Today I took a personal day to stay home from work and work on organizing a shelf full of craft stuff and random miscellaneous items that I have been putting off making decisions on so that I could move craft stuff from my linen closet onto that shelf and actually have room for some of my linens in the linen closet. I felt so accomplished when I completed my goal, and then I thought of all the stuff I still have to sort through and make decisions on. Oh and by the way I also spent a lot of my spare time today on social media instead of reading one of the many books I have on my nightstand or getting on the elliptical or going for a walk, and I had to take my son to the babysitter in order to get what I did do done. Cue the mom guilt. I cried after I dropped him off. I know he is safe a cared for there, but I shouldn't be taking him if I have a day off, right? Heat comes to my face and I am physically blushing right now due to shame of all all my sins (this could also be a result of the glass of wine I just had to treat myself for accomplishing my goal today, but I digress...)

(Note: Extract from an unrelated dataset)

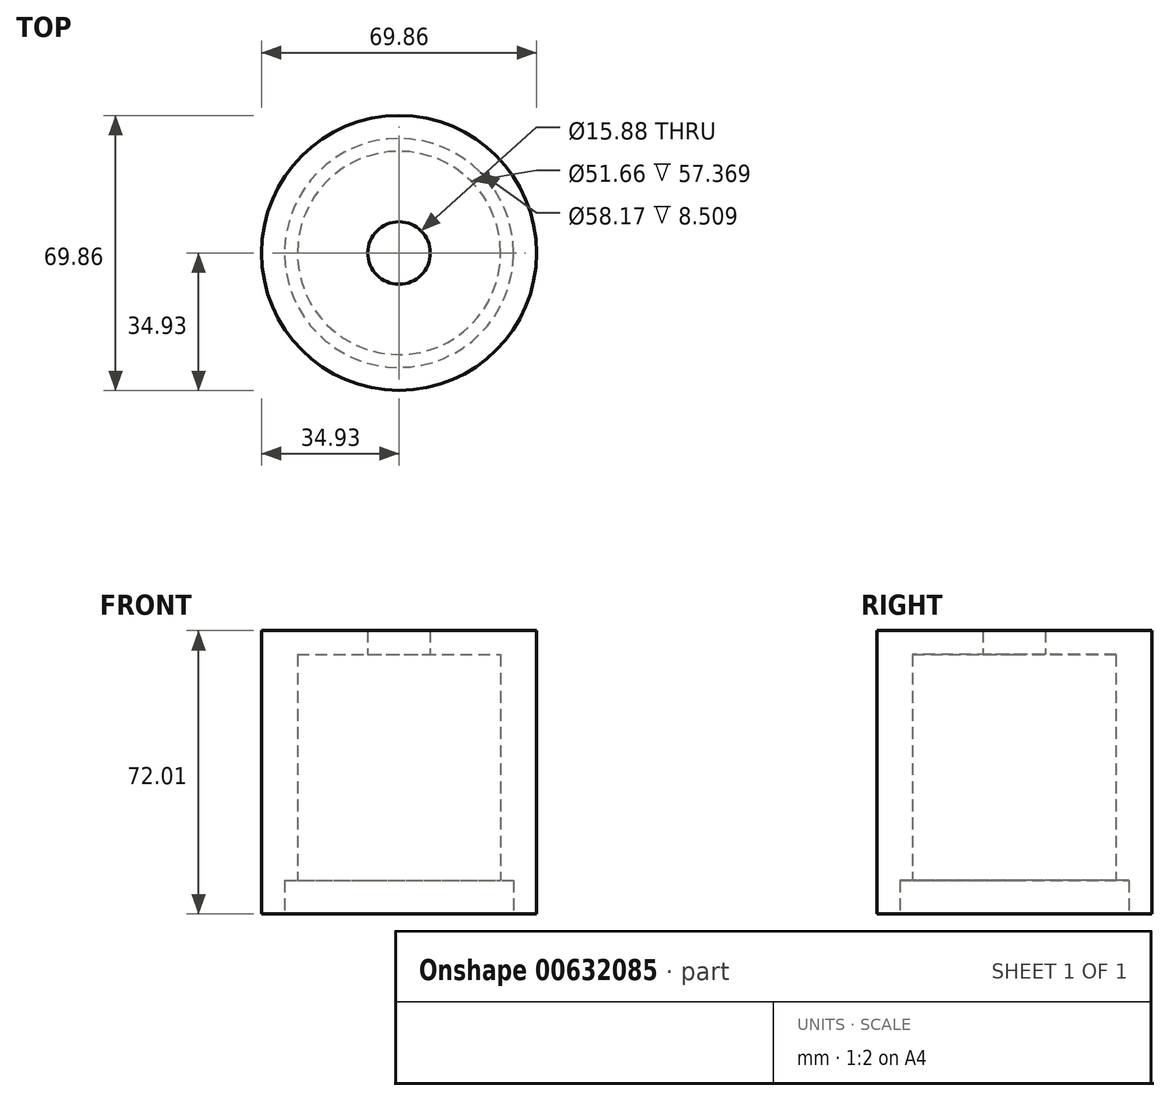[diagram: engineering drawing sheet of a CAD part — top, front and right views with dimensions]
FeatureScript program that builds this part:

Clutter will always be a struggle for me.
Eating healthy and exercising regularly will always be a struggle for me.
Being a good mom will always be a struggle for me.
Pride and selfishness will always be a struggle for me.
Not being afraid will always be a struggle for me.
Thorns in my side.
I am reminded of Paul:
2 Corinthians 12:7-9
"...Therefore, in order to keep me from becoming conceited, I was given a thorn in my flesh, a messenger of Satan, to torment me. Three times I pleaded with the Lord to take it away from me. But he said to me, “My grace is sufficient for you, for my power is made perfect in weakness. Therefore I will boast all the more gladly about my weaknesses, so that Christ’s power may rest on me."
I am reminded of God's grace, and Christ's willingness to stand in my gaps and be my strength when I am so very weak.
Whatever you are struggling with today, I hope you are encouraged to know that you are not alone!